Dhrubajyoti Ghosh

Snapshots of shared memory

We have an \( n \)-length array \( \texttt{A} \) where each \( \texttt{A[i]} \) is updated by a different writer \( \texttt{W[i]} \). There is also a reader \( \texttt{R} \) who reads \( \texttt{A} \) from left to right and whose task is to return a snapshot reflecting the contents of \( \texttt{A} \) at some time.

The task is not straightforward. Due to the ever-changing nature of \( \texttt{A} \), simply reading it sequentially might return a snapshot that \( \texttt{A} \) was never equal to!

The reader and writers need to work together to avoid this issue. It will be assumed that

the read of a single cell and a write to that cell do not overlap (think of them as atomic operations),
\( \texttt{R} \) should not return an 'old' valid snapshot, i.e. in the order \( \texttt{A=V1} \rightarrow \texttt{A=V2} \rightarrow \texttt{R's read} \) (with none of the events overlapping), \( \texttt{R} \) should not return \( \texttt{V1} \) as its snapshot.

Solution #1

In addition to writing a value to its cell, the writer also includes the timestamp.

The reader keeps reading the array in an indefinite loop (call each iteration a \( \texttt{collect} \) ), until two consecutive \( \texttt{collects} \) return the same snapshot. This snapshot is valid since it must have existed at any point in the time gap between the two \( \texttt{collect} \)s (timestamping the values is crucial in ensuring this).

The issue here is that \( \texttt{R} \) might keep on iterating this loop forever because the \( \texttt{collect} \)s could always keep changing.

Solution #2

In #1, the writers were causing the trouble and did not bother to do anything about it. They will have to 'help' \( \texttt{R} \) by taking a valid snapshot of \( \texttt{A} \) before writing (so a write is now a read followed by the update), and if \( \texttt{R} \) is stuck on the loop for too long, it uses those snapshots. At this point some things are not clear:

how the writers manage to always take a valid snapshot, and
how and when \( \texttt{R} \) chooses among these snapshots so as to not violate B.

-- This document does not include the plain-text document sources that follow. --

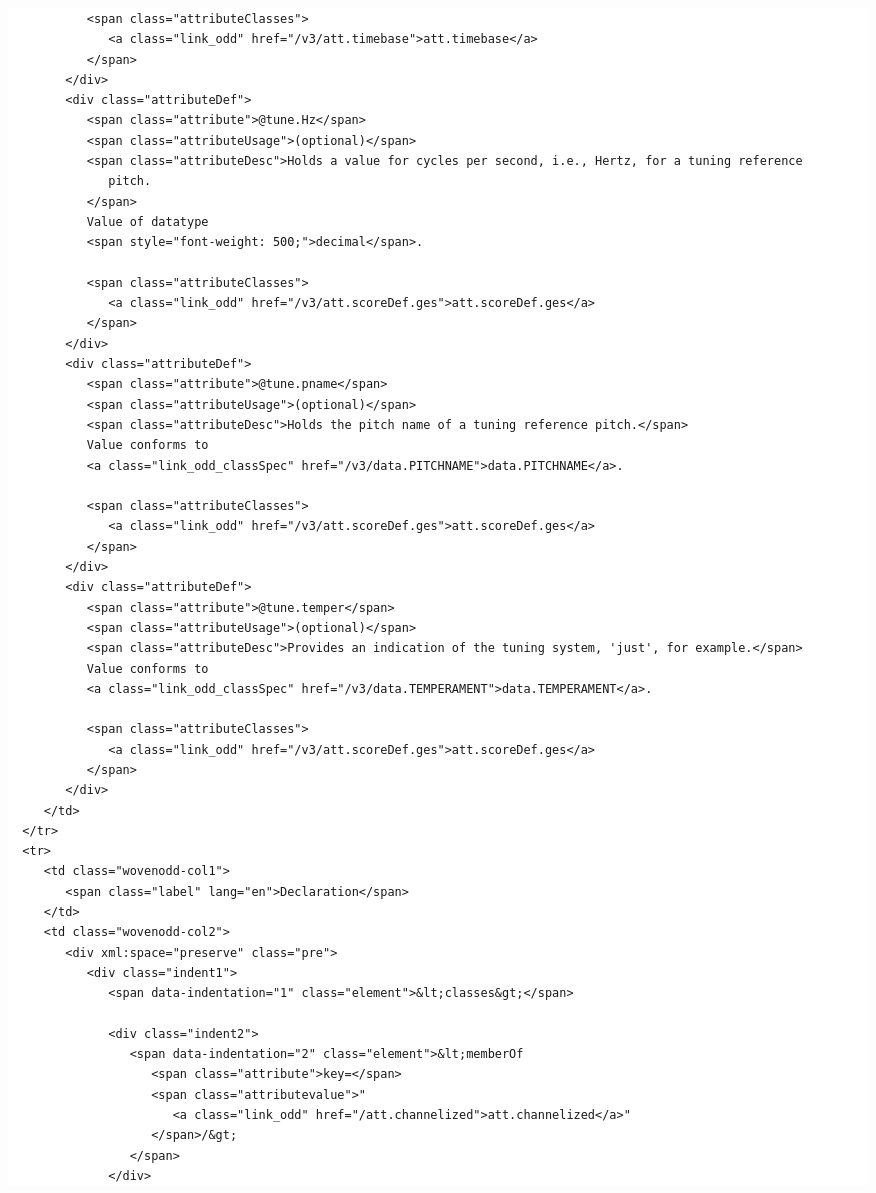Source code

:                <span class="attributeClasses">
                  <a class="link_odd" href="/v3/att.timebase">att.timebase</a>
               </span>
            </div>
            <div class="attributeDef">
               <span class="attribute">@tune.Hz</span>
               <span class="attributeUsage">(optional)</span>
               <span class="attributeDesc">Holds a value for cycles per second, i.e., Hertz, for a tuning reference
                  pitch.
               </span>
               Value of datatype 
               <span style="font-weight: 500;">decimal</span>.
               
               <span class="attributeClasses">
                  <a class="link_odd" href="/v3/att.scoreDef.ges">att.scoreDef.ges</a>
               </span>
            </div>
            <div class="attributeDef">
               <span class="attribute">@tune.pname</span>
               <span class="attributeUsage">(optional)</span>
               <span class="attributeDesc">Holds the pitch name of a tuning reference pitch.</span>
               Value conforms to 
               <a class="link_odd_classSpec" href="/v3/data.PITCHNAME">data.PITCHNAME</a>.
               
               <span class="attributeClasses">
                  <a class="link_odd" href="/v3/att.scoreDef.ges">att.scoreDef.ges</a>
               </span>
            </div>
            <div class="attributeDef">
               <span class="attribute">@tune.temper</span>
               <span class="attributeUsage">(optional)</span>
               <span class="attributeDesc">Provides an indication of the tuning system, 'just', for example.</span>
               Value conforms to 
               <a class="link_odd_classSpec" href="/v3/data.TEMPERAMENT">data.TEMPERAMENT</a>.
               
               <span class="attributeClasses">
                  <a class="link_odd" href="/v3/att.scoreDef.ges">att.scoreDef.ges</a>
               </span>
            </div>
         </td>
      </tr>
      <tr>
         <td class="wovenodd-col1">
            <span class="label" lang="en">Declaration</span>
         </td>
         <td class="wovenodd-col2">
            <div xml:space="preserve" class="pre">
               <div class="indent1">
                  <span data-indentation="1" class="element">&lt;classes&gt;</span>
                  
                  <div class="indent2">
                     <span data-indentation="2" class="element">&lt;memberOf 
                        <span class="attribute">key=</span>
                        <span class="attributevalue">"
                           <a class="link_odd" href="/att.channelized">att.channelized</a>"
                        </span>/&gt;
                     </span>
                  </div>
                  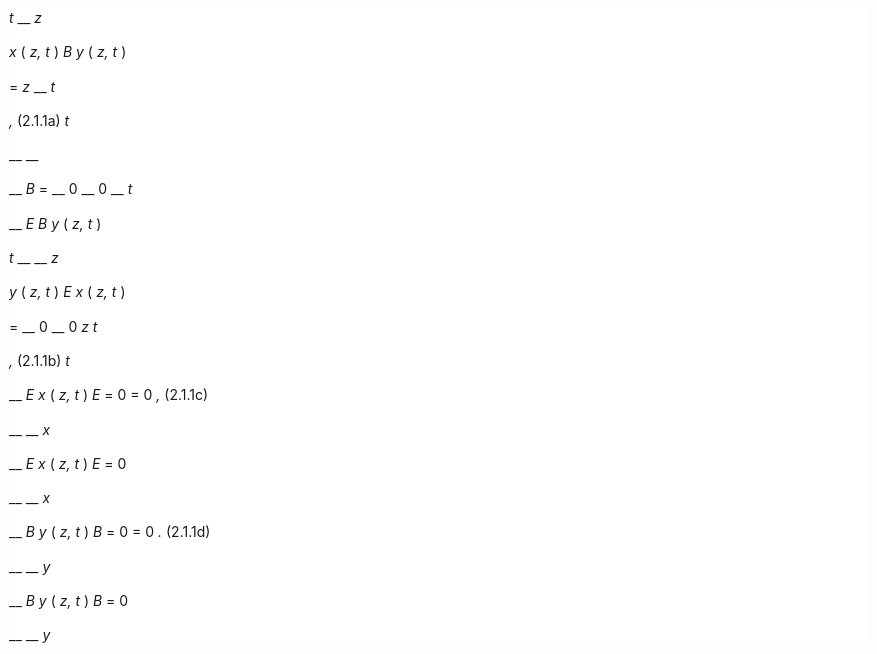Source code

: _t_ __ _z_


_x_ ( _z, t_ ) _B_ _y_ ( _z, t_ )

=
_z_ __ _t_


_,_ (2.1.1a)
_t_



__
__

__
 _B_ = __ 0 __ 0
__ _t_



__
_E_ _B_ _y_ ( _z, t_ )

_t_ __ __ _z_



_y_ ( _z, t_ ) _E_ _x_ ( _z, t_ )

= __ 0 __ 0
_z_ _t_


_,_ (2.1.1b)
_t_



__ _E_ _x_ ( _z, t_ )
 _E_ = 0 = 0 _,_ (2.1.1c)

__ __ _x_



__ _E_ _x_ ( _z, t_ )
 _E_ = 0

__ __ _x_



__ _B_ _y_ ( _z, t_ )
 _B_ = 0 = 0 _._ (2.1.1d)

__ __ _y_



__ _B_ _y_ ( _z, t_ )
 _B_ = 0

__ __ _y_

The solution is a recursive one. A read \( \texttt{r} \) operates as follows (note that writers and \( \texttt{R} \) both implement reads now):

Keep repeating \( \texttt{collect} \) as before. If two consecutive \( \texttt{collect} \)s are the same, use that \( \texttt{collect} \) as it is a valid snapshot. If this does not happen, eventually there must be some writer \( \texttt{W} \) who has changed(/updated) the array twice (PHP).
This means \( \texttt{W} \) must have executed an entire write (starting after its first update) within the interval in which read \( \texttt{r} \) was executed.
This is the cue for recursion, since \( \texttt{W} \)'s write has a read embedded in it. End the definition of \( \texttt{r} \) by requiring that IF \( \texttt{W} \)'s (embedded) read had returned a snapshot to \( \texttt{W} \), then \( \texttt{r} \) should use that snapshot, otherwise it returns nothing.

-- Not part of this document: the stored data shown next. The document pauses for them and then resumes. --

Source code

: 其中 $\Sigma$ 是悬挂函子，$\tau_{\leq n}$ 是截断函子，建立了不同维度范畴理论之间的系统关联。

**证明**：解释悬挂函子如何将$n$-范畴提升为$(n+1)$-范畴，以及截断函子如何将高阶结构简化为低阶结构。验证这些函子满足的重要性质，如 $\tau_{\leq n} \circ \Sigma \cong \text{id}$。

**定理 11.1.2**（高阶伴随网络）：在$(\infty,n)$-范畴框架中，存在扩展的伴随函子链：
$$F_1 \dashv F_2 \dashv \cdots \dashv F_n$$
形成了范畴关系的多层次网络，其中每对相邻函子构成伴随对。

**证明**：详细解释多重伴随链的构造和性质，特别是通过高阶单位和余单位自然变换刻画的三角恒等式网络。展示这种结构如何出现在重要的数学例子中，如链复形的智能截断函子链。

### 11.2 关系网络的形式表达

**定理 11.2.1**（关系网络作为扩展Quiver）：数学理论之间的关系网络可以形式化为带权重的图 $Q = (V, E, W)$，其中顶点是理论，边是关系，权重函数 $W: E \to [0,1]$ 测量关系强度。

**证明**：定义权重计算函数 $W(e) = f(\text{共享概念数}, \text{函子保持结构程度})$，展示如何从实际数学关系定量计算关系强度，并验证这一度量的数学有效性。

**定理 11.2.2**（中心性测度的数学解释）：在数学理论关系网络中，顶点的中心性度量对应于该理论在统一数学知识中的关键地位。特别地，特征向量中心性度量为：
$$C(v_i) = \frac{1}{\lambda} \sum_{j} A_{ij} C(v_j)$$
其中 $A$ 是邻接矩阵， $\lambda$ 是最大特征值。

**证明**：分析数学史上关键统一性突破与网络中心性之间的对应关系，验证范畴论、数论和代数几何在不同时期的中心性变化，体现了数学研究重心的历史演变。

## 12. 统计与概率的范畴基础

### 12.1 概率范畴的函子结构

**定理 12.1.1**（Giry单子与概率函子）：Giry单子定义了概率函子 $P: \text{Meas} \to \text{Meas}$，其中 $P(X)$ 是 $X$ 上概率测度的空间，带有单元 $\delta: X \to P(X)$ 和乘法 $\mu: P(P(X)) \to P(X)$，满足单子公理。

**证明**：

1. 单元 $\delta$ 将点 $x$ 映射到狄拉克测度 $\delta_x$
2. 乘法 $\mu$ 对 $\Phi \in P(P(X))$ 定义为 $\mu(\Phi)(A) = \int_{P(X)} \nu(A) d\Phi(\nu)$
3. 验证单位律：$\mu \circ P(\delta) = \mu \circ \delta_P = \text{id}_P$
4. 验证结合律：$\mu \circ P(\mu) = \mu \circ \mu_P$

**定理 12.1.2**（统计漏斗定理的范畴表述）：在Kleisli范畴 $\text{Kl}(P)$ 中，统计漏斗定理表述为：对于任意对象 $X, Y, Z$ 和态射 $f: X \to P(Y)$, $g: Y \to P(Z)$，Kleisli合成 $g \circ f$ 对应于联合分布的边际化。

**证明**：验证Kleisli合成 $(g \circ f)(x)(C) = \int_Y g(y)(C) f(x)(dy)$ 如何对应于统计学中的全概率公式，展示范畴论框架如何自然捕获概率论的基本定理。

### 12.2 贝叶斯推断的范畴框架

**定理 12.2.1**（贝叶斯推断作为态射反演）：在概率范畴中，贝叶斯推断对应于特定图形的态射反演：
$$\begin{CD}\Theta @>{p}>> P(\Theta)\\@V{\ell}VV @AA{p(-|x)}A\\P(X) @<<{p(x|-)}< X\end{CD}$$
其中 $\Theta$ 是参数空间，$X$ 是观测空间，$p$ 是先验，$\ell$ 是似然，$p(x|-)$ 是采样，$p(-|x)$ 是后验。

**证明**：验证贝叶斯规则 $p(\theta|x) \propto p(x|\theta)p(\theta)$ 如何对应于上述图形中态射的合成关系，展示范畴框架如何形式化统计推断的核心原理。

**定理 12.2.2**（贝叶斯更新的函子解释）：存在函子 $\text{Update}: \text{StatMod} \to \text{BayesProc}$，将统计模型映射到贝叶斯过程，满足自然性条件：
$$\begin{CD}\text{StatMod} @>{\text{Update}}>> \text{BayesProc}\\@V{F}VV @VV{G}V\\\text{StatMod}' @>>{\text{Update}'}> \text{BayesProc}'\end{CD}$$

In fact, \( \texttt{W} \)'s embedded read SHOULD have returned a snapshot and moreover the snapshot is valid (meaning \( \texttt{r} \) always returns a valid snapshot). To see this, look at \( \texttt{W} \)'s embedded read - either it must have had two consecutive \( \texttt{collect} \)s in which case we do have a valid snapshot, or there must be a writer \( \texttt{W'} \) whose write interval falls within \( \texttt{W} \)'s embedded read interval. Clearly \( \texttt{W'} \neq \texttt{W} \). Apply the same reasoning to \( \texttt{W'} \). How long can this go on recursively? There are at most \( n \) writers. Down the line, we will run out of writers and there will be some super-embedded read which finds two consecutive equal \( \texttt{collect} \)s and thus has a valid snapshot. This snapshot gets carried up the recursion chain and is returned by \( \texttt{r} \).

Illustrations for #2 coming up.

References

Atomic Snapshots of Shared Memory, Yehuda Afek, Hagit Attiya, Danny Dolev, Eli Gafni, Michael Merritt, Nir Shavit
The Art of Multiprocessor Programming, by Maurice Herlihy and Nir Shavit.